Fabrizio, the fruit and nut man, this morning struggled to speak through his mask.

“Ribracgo!”

“What?”

“Rimbgifto!”

“What?”

He mimed a piano keyboard.

“Riccardo!”

“Yes! The maestro.”

“A wonderful pianist, is Riccardo.”

“Oh, yes, wonderful.”

“Have you heard him on the accordion?”

“No.”

“Amazing. I had no idea that instrument could make such a variety of sound.”

“Some day, maybe,” he said rather sadly. “But you both order naturally-dried apricots!”

“Maybe it’s a thing with performers, you think?”
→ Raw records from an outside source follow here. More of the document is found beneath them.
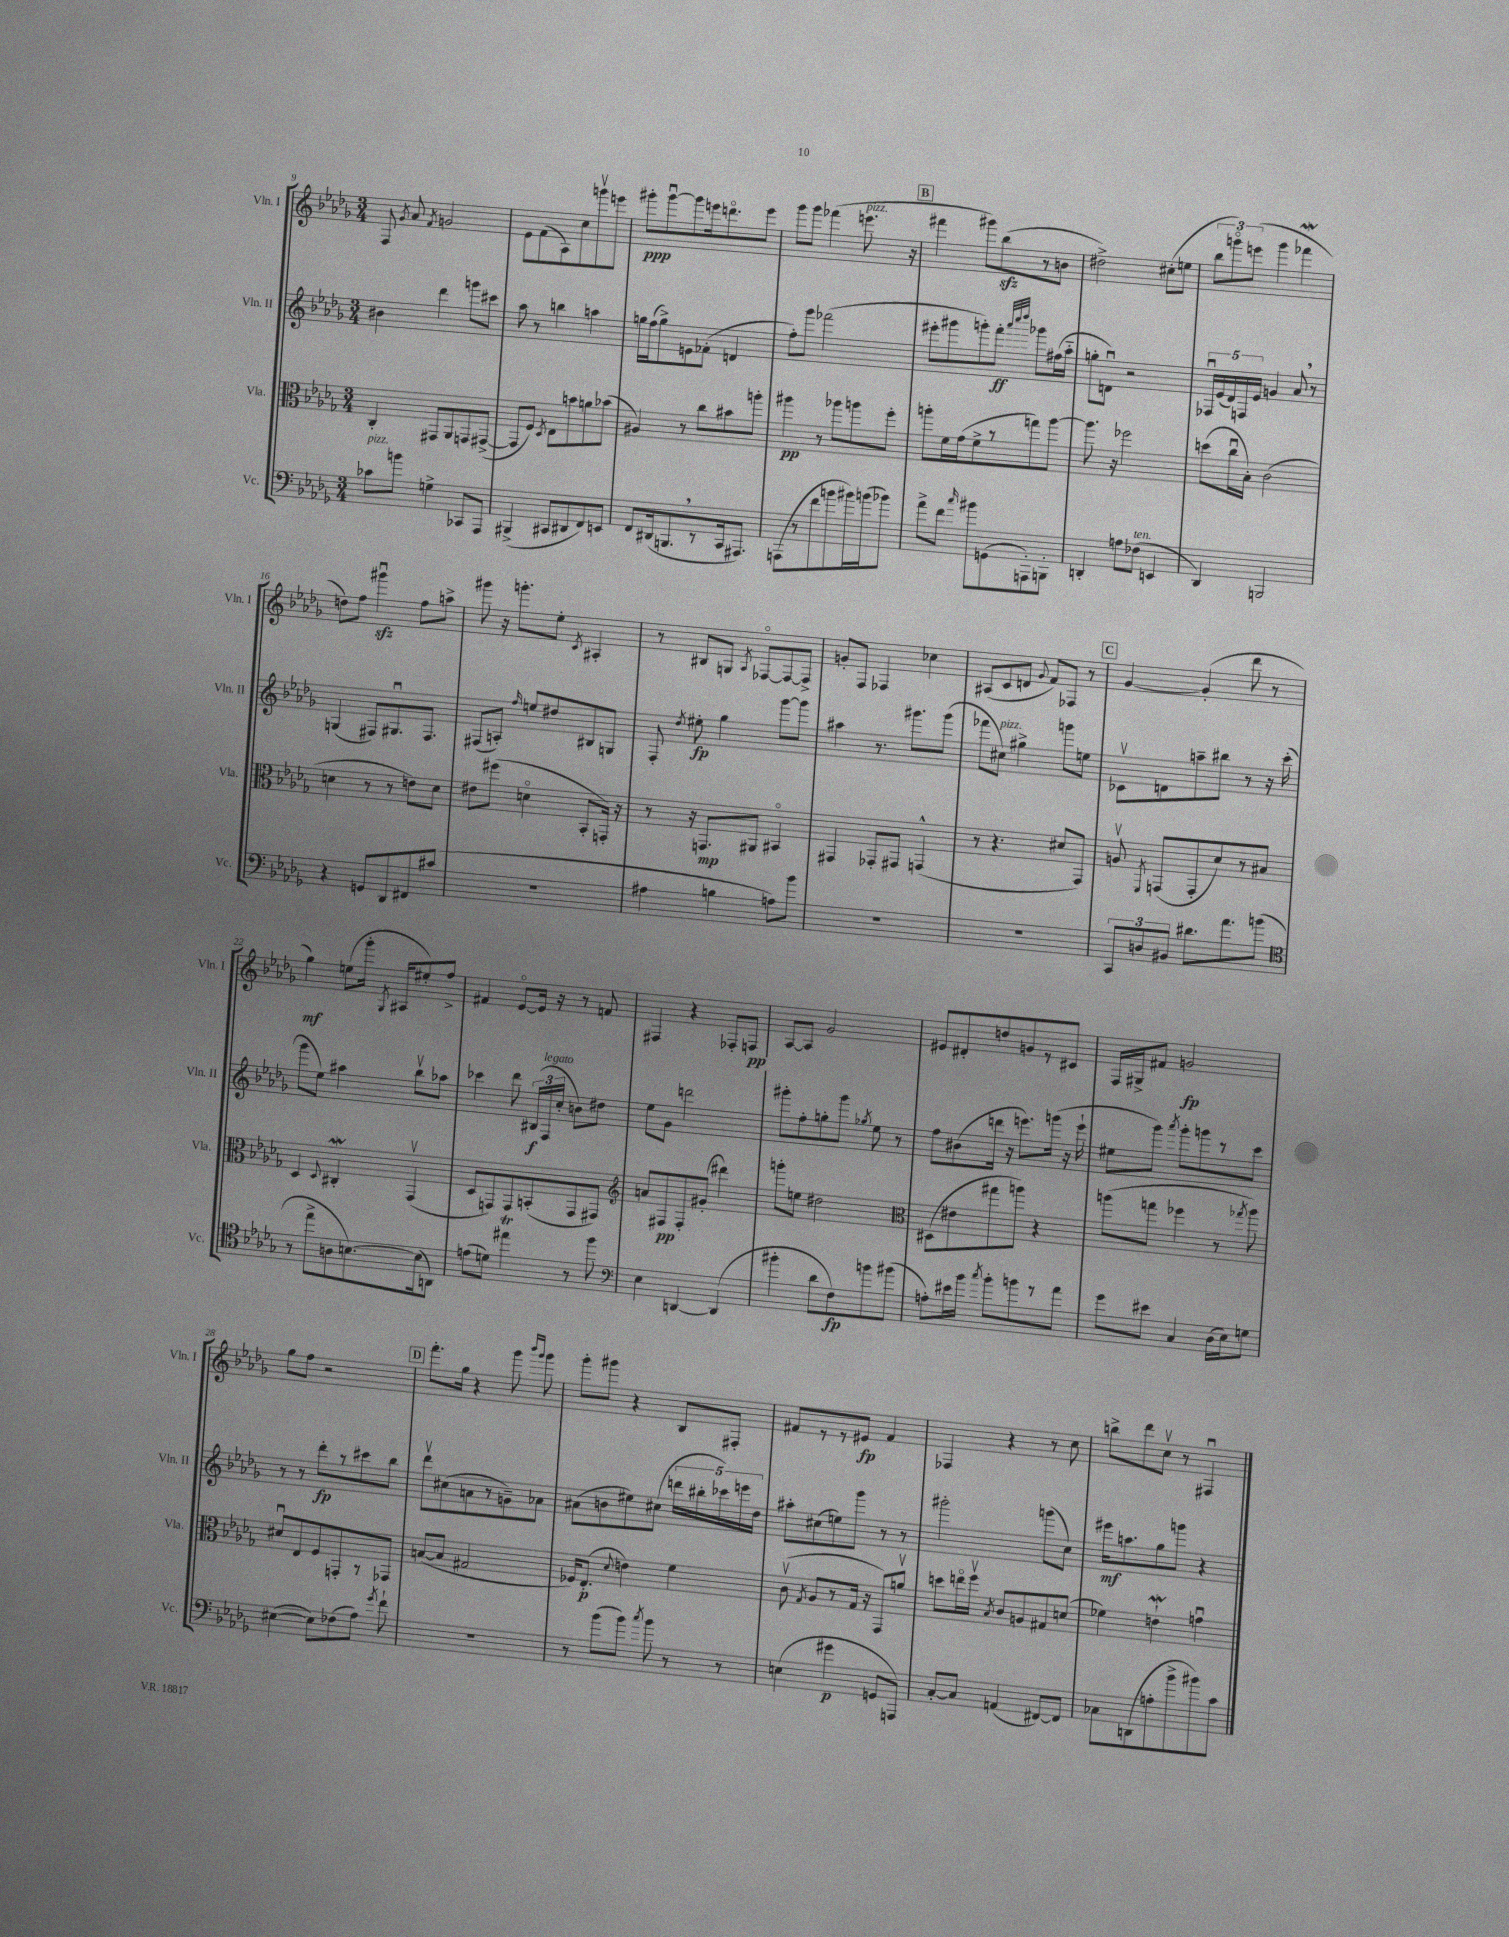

**kern	**kern	**kern	**kern
*staff4	*staff3	*staff2	*staff1
*clefF4	*clefC3	*clefG2	*clefG2
*k[b-e-a-d-g-]	*k[b-e-a-d-g-]	*k[b-e-a-d-g-]	*k[b-e-a-d-g-]
*M3/4	*M3/4	*M3/4	*M3/4
8c-\L	4C'/	4b#\	8F/
.	.	.	8qg-/
8b\J	.	.	8a-/
.	.	.	8qf/
4G^\	8GG#/L	4ddd-\	2g/
.	8AA-/	.	.
8CC-/L	8GG/	8ggg\L	.
8AAA-/J	([8GG#^/J	8ccc#\J	.
=	=	=	=
(4BBB#^/	8GG#/]L	8aa-\	8e-\L
.	8F/J)	8r	(8f\
.	8qD-/	.	.
8CC#/L	8E-\L	4bb\	8A-\)
8DD#/	8b\	.	8cc\
8FF/)	8a\	4aa\	8gggv\
8EE/J	(8b-\J	.	8eee\J
=	=	=	=
8FF/L	4A#/)	16gg\LL	8ggg#'\L
.	.	(16ff\J	.
(16DD#/k	.	8gg^\)	[8ggg#u\
8.BBB/	.	.	.
.	8r	8e\	8ggg#\]
8r	8cc\L	(8f-'\J	16eee\k
.	.	.	8.dddo\
16CC/k	8b#\	4d/	.
8.AAA#/J)	.	.	.
.	8aa'\J	.	8eee\J
=	=	=	=
(8AAA\L	4aa#\	8ff'\L)	8ggg-\L
8r	.	8ggg-\J	8ggg-\J
8f\	8r	(2fff-\	(4fff-\
8b\	8aa-\L	.	.
16b#\L)	8aa\	.	8.eee\
(16b\J	.	.	.
8b-\J)	8ff'\J	.	.
.	.	.	16r
=	=	=	=
8a-^\L	8aa'\L	8eee#'\L	4fff#\
8f\J	16f\L	8ggg#\	.
.	(16g-\J	.	.
16qqcc/	.	.	.
8b#\L	8f^\	8ggg'\)	8ggg#\L)
(8GG\	8r	8fff'\J	(8bb-\
.	.	32qqaaa-/LLL	.
.	.	32qqcccc/	.
.	.	32qqdddd-/JJJ	.
8AAA'\)	8gg\)	8ggg-\L	8r
8BBB'\J	[8aa\J	(16ff#\L	8b\J
.	.	16aa-'~\JJ	.
=	=	=	=
4DD'/	8.aa\]	8gg'\L	2dd#^\)
.	.	8du\J)	.
.	16r	.	.
8A\L	2ff-\	2r	.
(8F-\J	.	.	.
4EE/	.	.	(8cc#'\L
.	.	.	8ee\J
=	=	=	=
4DD-/)	(8dd\L	20F-u/LL	12bb-\L
.	.	(20e-/	.
.	.	.	12gggo\)
.	.	20d-/)	.
.	16ccu\L	.	.
.	.	20F/	.
.	.	.	(12eee\J
.	16B-'\JJ)	.	.
.	.	20e-/JJ	.
2BBB/	(2c\	4g/	4ggg\
.	.	8a-/	4fff-\
.	.	8r	.
=	=	=	=
4r	4d\	(4G/	8dd\L)
.	.	.	8ff\J
8GG/L	8r	8F#/L)	4ggg#u\
8DD-/	8r	8.G#u/	.
8FF#/	8e\L)	.	8ff\L
.	.	8.F#/J	.
(8c#/J	8d\J	.	8aa^\J
=	=	=	=
2.r	8e#\L	(8F#/L	8ggg#\
.	(8ff#\J	8A'/J)	16r
.	.	.	8.ggg'\L
.	.	16qqff/	.
.	4do\	8ee/L	.
.	.	8dd#/	8ee-'\J
.	.	.	8qc/
.	8BB-'/L	8B#/	4A#'/
.	16GG'/Jk)	8G/J	.
.	16r	.	.
=	=	=	=
4A#\	8r	8F'/	8r
.	.	8qdd-/	.
.	16r	8ee#'\	8B#/L
.	8.GG/L	.	.
4B\	.	4gg-\	8G/J
.	.	.	8qA-/
.	8AA#/J	.	[8F-o/L
8A\L)	4BB#o/	[8ggg-\L	8F-/_
8b-\J	.	8ggg-\]J	8F-^/]J
=	=	=	=
2.r	4GG#/	4aa#\	8g'/L
.	.	.	8F/J
.	8GG-'/L	8.r	4F-/
.	8GG#/J	.	.
.	.	8.ggg#\L	.
.	(4GG^^/	.	4cc-\
.	.	(8ggg#\J	.
=	=	=	=
2.r	8r	8fff-\L	(8A#/L
.	4.r	8cc#\J)	8c/
.	.	4gg#^\	8d/J
.	.	.	8qqg-/
.	.	.	8f/L)
.	8d#/L	8ggg\L	8F-/J
.	8GG-/J)	8ee\J	8r
=	=	=	=
12CC/L	8Av/	8c-v\L	[4g-/
12D/	.	.	.
.	8qFF/	.	.
.	(8GG/L	8d\	.
12BB#/J	.	.	.
8.d#\L	8GG'/	8aa~\	(4g-'/]
.	8d-/)	8bb#\J	.
8.a-\	.	.	.
.	8r	8r	8ddd-\
(8b\J	8B#/J	16r	8r
.	.	(16ccc'\	.
=	=	=	=
*clefC4	*	*	*
8r	4D-/	8ggg-\L	4gg-\)
8ee-^\L	.	8ee-\J)	.
.	8qqD-/	.	.
8A\	4C#'/	4aa#\	(8ee\L
[8.B\)	.	.	16ggg-'\Jk
.	.	.	8qG-/
.	.	.	16A#/LK
.	(4GG-v/	8bb-v\L	8ee#'/)
(16B\]k	.	.	.
8AA\J)	.	8aa-\J	8ff^/J
=	=	=	=
(8e\L	8D-/L	4ccc-\	4f#/
8d\J)	8GG/)	.	.
4ee#\	8GG/	8ddd-\	[8e-o/L
.	(8BB'/	(24B#/LL	16e-/]Jk
.	.	24F/	.
.	.	.	16r
.	.	24cc'/JJ	.
8r	8GG/	8b\L)	8r
8ff\	8GG#/J)	8dd#\J	8f/
=	=	=	=
*clefF4	*clefG2	*	*
4E-\	8a/L	8ee-\L	4F#/
.	8F#/	8g-\J	.
[4DD/	8F#'/	2ddd\	4r
.	(8g#'/J	.	.
(4DD/]	4ddd#\)	.	8F-'/L
.	.	.	8F/J
=	=	=	=
4b#'\	8ggg'\L	8ggg#'\L	[8A-/L
.	8ee\J	8ff'\	8A-/]J
8d-\L	2dd#\	8gg'\	2g-/
8F\)	.	8ggg#\J	.
.	.	8qgg-/	.
8b\	.	8ee-\	.
(8b#\J	.	8r	.
=	=	=	=
*	*clefC3	*	*
8A'\L)	(8D#\L	8ff\L	8e#/L
16e#\L	8e#\	(8b#\	8d#'/
16b-\JJ	.	.	.
8qcc/	.	.	.
8b-'\L	8gg#\	16ddd\Jk	8dd/
.	.	16r	.
8b\	8aa\J)	8.eee\L)	8g/
8r	4r	.	8r
.	.	(16ggg\Jk	.
8a-\J	.	16r	8c#/J
.	.	16eee`\	.
=	=	=	=
8g-\L	(8aa\L	8ee#\L	16F/LL
.	.	.	16G#^/J
8e#\J	8gg\J	8ggg-\J)	8f#/J
.	.	8qaaa-/	.
4C/	4ff-\	8ggg-'\L	2g/
.	.	8ggg\	.
(16D-\LL	8r	8r	.
16E-\J)	.	.	.
.	8qgg-/	.	.
8G\J	8aa\)	8ccc\J	.
=	=	=	=
([4E#\	8d#u/L	8r	8gg-\L
.	8E-/	8r	8ff\J
8E#\]L)	8F/	8ddd-'\L	2r
(8F-\	8GG'/	8r	.
8A-\J)	8r	8ccc#\	.
8qg-/	.	.	.
8f`\	8GG-/J	8bb-\J	.
=	=	=	=
2.r	([8B/L	8ddd-v\L	8.fff'\L
.	8B/]J	(8cc#\	.
.	.	.	16gg-\Jk
.	2G#/	8a\	4r
.	.	8r	.
.	.	8g~\)	8ggg-\
.	.	.	16qqbbb-/LL
.	.	.	16qqggg-/JJ
.	.	8a-\J	8ggg-\
=	=	=	=
8r	16F-/LK)	(8a#\L	8ggg-'\L
.	(8.E-'/J	.	.
(8b-\L	.	8b\	8ggg#\J
.	8qqd-/	.	.
8b-\J)	4e\)	8ee#\)	4r
8qcc/	.	.	.
8b-\	.	(8cc#\J	.
8r	4f\	20ddd\LL	8B-/L
.	.	20bb#'\	.
.	.	20ccc-\)	.
8r	.	.	8F#'/J
.	.	20eee\	.
.	.	20dd-\JJ	.
=	=	=	=
(4E\	(8cv\	8aa#'\L	8f#/L
.	8qG-/	.	.
.	8A-/L	(8cc#\	8r
4g#\	8r	8ee\)	8r
.	16G-/Jk	8ggg-\J	8e#/J
.	16r	.	.
8GG/L	8GG-/L)	8r	4f#/
8AAA/J)	8av/J	8r	.
=	=	=	=
[8C'/L	8dd\L	2ggg#'\	4F-/
8C/]J	16eeo\L	.	.
.	16ffv\JJ	.	.
.	8qB-/	.	.
(4AA/	8c/L	.	4r
.	8A/	.	.
[8FF#/L)	8G#/	(8ggg\L	8r
8FF#/]J	(8d/J	8cc\J)	8cc\
=	=	=	=
8C-\L	4f-\)	16eee#\LK	8bb^\L
.	.	8.aa\	.
(8DD\	.	.	8ddd-\
8A'\	4e`\	8gg-\	8ccv\J
8b-^\	.	8ggg\J	8r
8b#\)	4gu\	4r	4F#u/
8c\J	.	.	.
==	==	==	==
*-	*-	*-	*-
Fabrizio will pull through. He looked much less burdened this week. Movement is therapeutic. 

So is gathering.

Teatro Mancinelli never announced a season this year. The non-profit that ran it had accumulated debt, and the new city administration was unwilling to prevent its dissolution by granting a subsidy. So, except for a couple of independently-booked events, the theatre has been dark since summer. From today’s perspective, it’s just as well, I guess, but a huge hole opens in my heart every time I pass. The tradition must be served – in much the same way that there must continue to be strudel.  But gathering will have to wait.

At least we wait together. Meantime, folks are doing gorgeous stuff on YouTube, aren’t they? (Even alone.)

The photo is of Teatro Mancinelli in 2016.